In terms of freedom, we contradict ourselves if we claim we are not free and then live as if we act freely. Our words don’t match our actions; we are experiential hypocrites. At least for most humans if not all, genuine but limited freedom is an experiential nonnegotiable.

I could list other experiential nonnegotiables (e.g., there is a world external to myself). Myy point for this essay is the inevitable experience of freedom in our lives provides strong justification to think humans have genuine but limited freedom.

We contradict ourselves if we claim we're not free and then live as if we act freely. We are experiential hypocrites.


NOTES:

[1] For similar understandings of freedom, see Laura W. Ekstrom, “Free Will is Not a Mystery,” in The Oxford Handbook of Free Will, 2nd ed., Robert Kane, ed. (Oxford: Oxford University Press, 2011), 366-380; William Hasker, “Divine Knowledge and Human Freedom,” The Oxford Handbook of Free Will, 2nd ed., Robert Kane, ed. (Oxford: Oxford University Press, 2011), 40-56; Timothy, O’Connor, “Agent-Causal Theories of Freedom,” in The Oxford Handbook of Free Will, 2nd ed., Robert Kane, ed. (Oxford: Oxford University Press, 2011), 309-328 and “The Agent as Cause” Free Will, Robert Kane, ed. (Oxford: Blackwell, 2002); Kevin Timpe, Free Will: Sourcehood and its Alternatives, 2nd ed. (New York: Bloomsbury, 2013).

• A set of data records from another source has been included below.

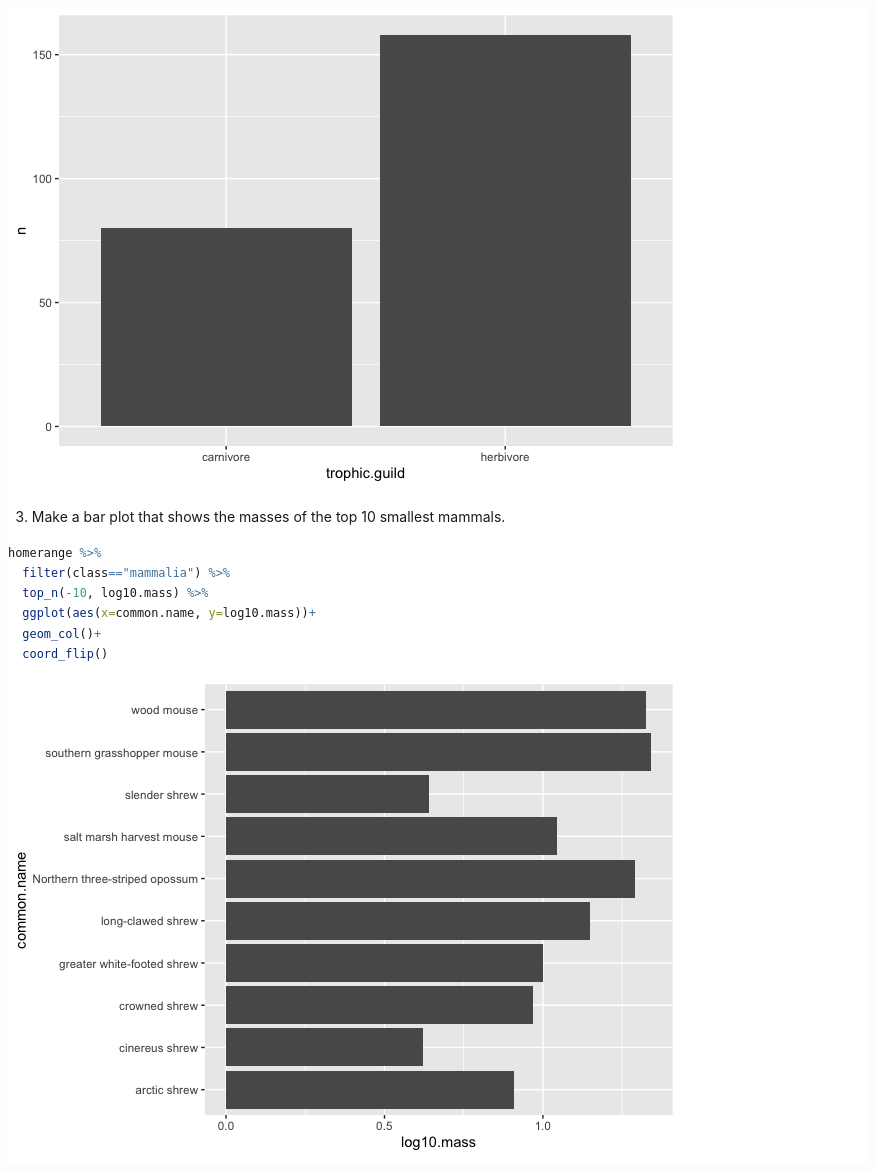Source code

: ![](lab10_1_files/figure-html/unnamed-chunk-21-1.png)

3. Make a bar plot that shows the masses of the top 10 smallest mammals.

```r
homerange %>% 
  filter(class=="mammalia") %>% 
  top_n(-10, log10.mass) %>% 
  ggplot(aes(x=common.name, y=log10.mass))+
  geom_col()+
  coord_flip()
```

![](lab10_1_files/figure-html/unnamed-chunk-22-1.png)
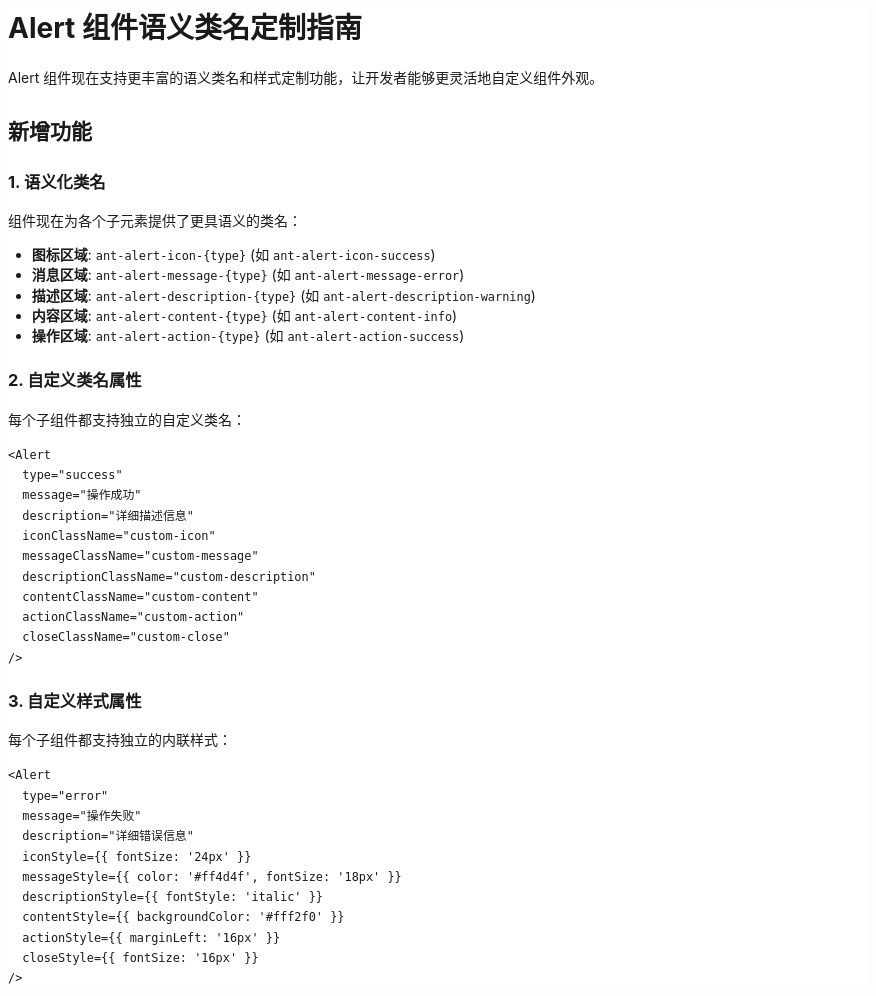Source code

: # Alert 组件语义类名定制指南

Alert 组件现在支持更丰富的语义类名和样式定制功能，让开发者能够更灵活地自定义组件外观。

## 新增功能

### 1. 语义化类名

组件现在为各个子元素提供了更具语义的类名：

- **图标区域**: `ant-alert-icon-{type}` (如 `ant-alert-icon-success`)
- **消息区域**: `ant-alert-message-{type}` (如 `ant-alert-message-error`)
- **描述区域**: `ant-alert-description-{type}` (如 `ant-alert-description-warning`)
- **内容区域**: `ant-alert-content-{type}` (如 `ant-alert-content-info`)
- **操作区域**: `ant-alert-action-{type}` (如 `ant-alert-action-success`)

### 2. 自定义类名属性

每个子组件都支持独立的自定义类名：

```tsx
<Alert
  type="success"
  message="操作成功"
  description="详细描述信息"
  iconClassName="custom-icon"
  messageClassName="custom-message"
  descriptionClassName="custom-description"
  contentClassName="custom-content"
  actionClassName="custom-action"
  closeClassName="custom-close"
/>
```

### 3. 自定义样式属性

每个子组件都支持独立的内联样式：

```tsx
<Alert
  type="error"
  message="操作失败"
  description="详细错误信息"
  iconStyle={{ fontSize: '24px' }}
  messageStyle={{ color: '#ff4d4f', fontSize: '18px' }}
  descriptionStyle={{ fontStyle: 'italic' }}
  contentStyle={{ backgroundColor: '#fff2f0' }}
  actionStyle={{ marginLeft: '16px' }}
  closeStyle={{ fontSize: '16px' }}
/>
```
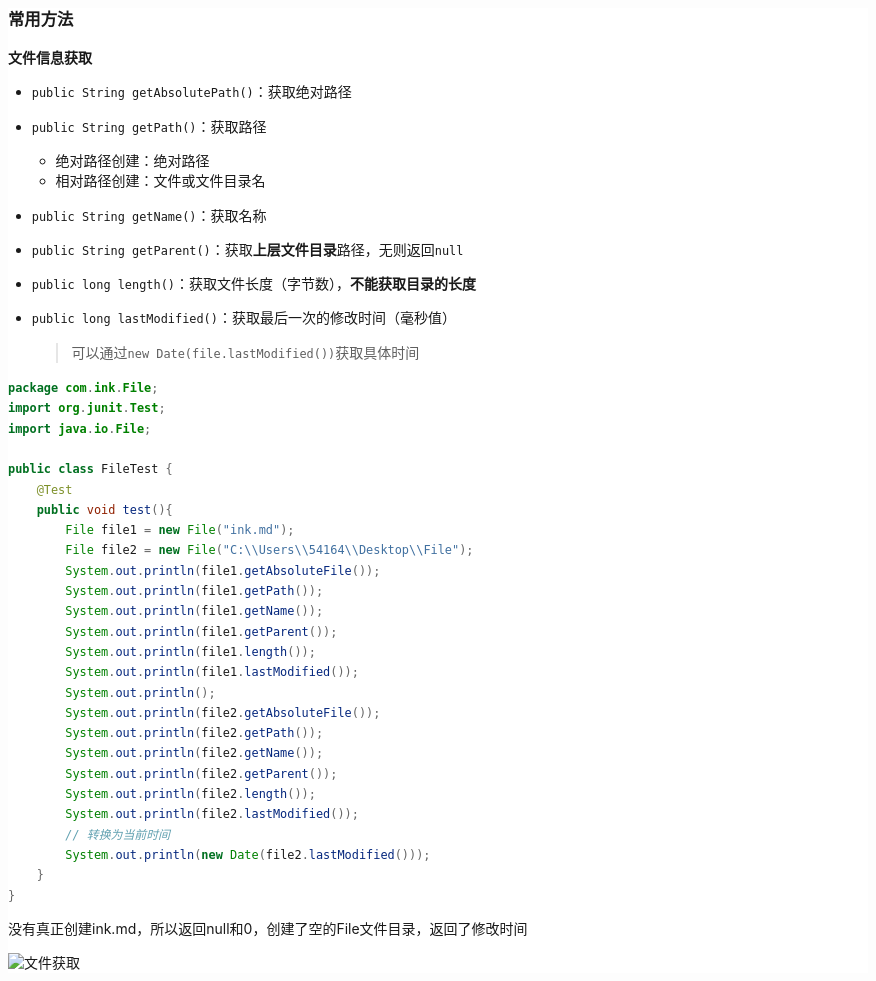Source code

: 

### 常用方法

**文件信息获取**

- `public String getAbsolutePath()`：获取绝对路径

- `public String getPath()`：获取路径

  - 绝对路径创建：绝对路径
  - 相对路径创建：文件或文件目录名

- `public String getName()`：获取名称 

- `public String getParent()`：获取**上层文件目录**路径，无则返回`null`

- `public long length()`：获取文件长度（字节数），**不能获取目录的长度**

- `public long lastModified()`：获取最后一次的修改时间（毫秒值）

  > 可以通过`new Date(file.lastModified())`获取具体时间

```java
package com.ink.File;
import org.junit.Test;
import java.io.File;

public class FileTest {
    @Test
    public void test(){
        File file1 = new File("ink.md");
        File file2 = new File("C:\\Users\\54164\\Desktop\\File");
        System.out.println(file1.getAbsoluteFile());
        System.out.println(file1.getPath());
        System.out.println(file1.getName());
        System.out.println(file1.getParent());
        System.out.println(file1.length());
        System.out.println(file1.lastModified());
        System.out.println();
        System.out.println(file2.getAbsoluteFile());
        System.out.println(file2.getPath());
        System.out.println(file2.getName());
        System.out.println(file2.getParent());
        System.out.println(file2.length());
        System.out.println(file2.lastModified());
        // 转换为当前时间
        System.out.println(new Date(file2.lastModified()));
    }
}
```

没有真正创建ink.md，所以返回null和0，创建了空的File文件目录，返回了修改时间

 ![文件获取](Java高级.assets/文件获取.png)

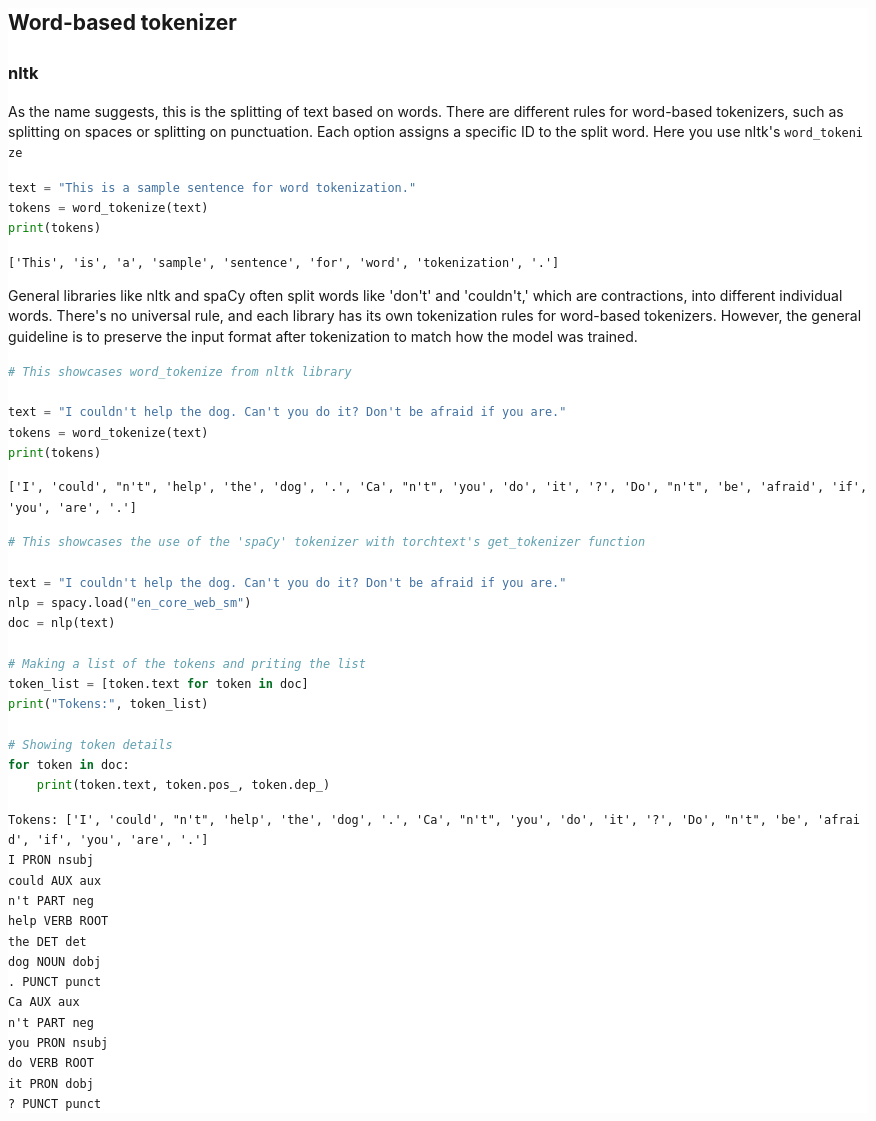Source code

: 
## Word-based tokenizer

###  nltk

As the name suggests, this is the splitting of text based on words. There are different rules for word-based tokenizers, such as splitting on spaces or splitting on punctuation. Each option assigns a specific ID to the split word. Here you use nltk's  ```word_tokenize```



```python
text = "This is a sample sentence for word tokenization."
tokens = word_tokenize(text)
print(tokens)
```

    ['This', 'is', 'a', 'sample', 'sentence', 'for', 'word', 'tokenization', '.']


General libraries like nltk and spaCy often split words like 'don't' and 'couldn't,' which are contractions, into different individual words. There's no universal rule, and each library has its own tokenization rules for word-based tokenizers. However, the general guideline is to preserve the input format after tokenization to match how the model was trained.



```python
# This showcases word_tokenize from nltk library

text = "I couldn't help the dog. Can't you do it? Don't be afraid if you are."
tokens = word_tokenize(text)
print(tokens)
```

    ['I', 'could', "n't", 'help', 'the', 'dog', '.', 'Ca', "n't", 'you', 'do', 'it', '?', 'Do', "n't", 'be', 'afraid', 'if', 'you', 'are', '.']



```python
# This showcases the use of the 'spaCy' tokenizer with torchtext's get_tokenizer function

text = "I couldn't help the dog. Can't you do it? Don't be afraid if you are."
nlp = spacy.load("en_core_web_sm")
doc = nlp(text)

# Making a list of the tokens and priting the list
token_list = [token.text for token in doc]
print("Tokens:", token_list)

# Showing token details
for token in doc:
    print(token.text, token.pos_, token.dep_)
```

    Tokens: ['I', 'could', "n't", 'help', 'the', 'dog', '.', 'Ca', "n't", 'you', 'do', 'it', '?', 'Do', "n't", 'be', 'afraid', 'if', 'you', 'are', '.']
    I PRON nsubj
    could AUX aux
    n't PART neg
    help VERB ROOT
    the DET det
    dog NOUN dobj
    . PUNCT punct
    Ca AUX aux
    n't PART neg
    you PRON nsubj
    do VERB ROOT
    it PRON dobj
    ? PUNCT punct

[2] Roderick M. Chisholm, The Problem of the Criterion (Milwaukee, WI: Marquette University Press, 1973).

[3] Alfred Mele, Free: Why Science Hasn’t Disproved Free Will (Oxford University Press, 2014).

[4] For a brief overview of commonsense philosophy, see “Philosophy of Common Sense,” New World Encyclopedia. http://www.newworldencyclopedia.org/entry/Philosophy_of_Common_Sense

[5] David Ray Griffin, Unsnarling the World-Knot: Consciousness, Freedom, and the Mind-Body Problem (Berkeley, Calif.: University of California Press, 1998), 34, 210.

[6] Jürgen Habermas, “Discourse Ethics: Notes on a Program of Philosophical Justification,” in Moral Consciousness and Communicative Action, trans. C. Lenhardt and S.W. Nicholsen (Cambridge, Mass.: MIT Press, 1990).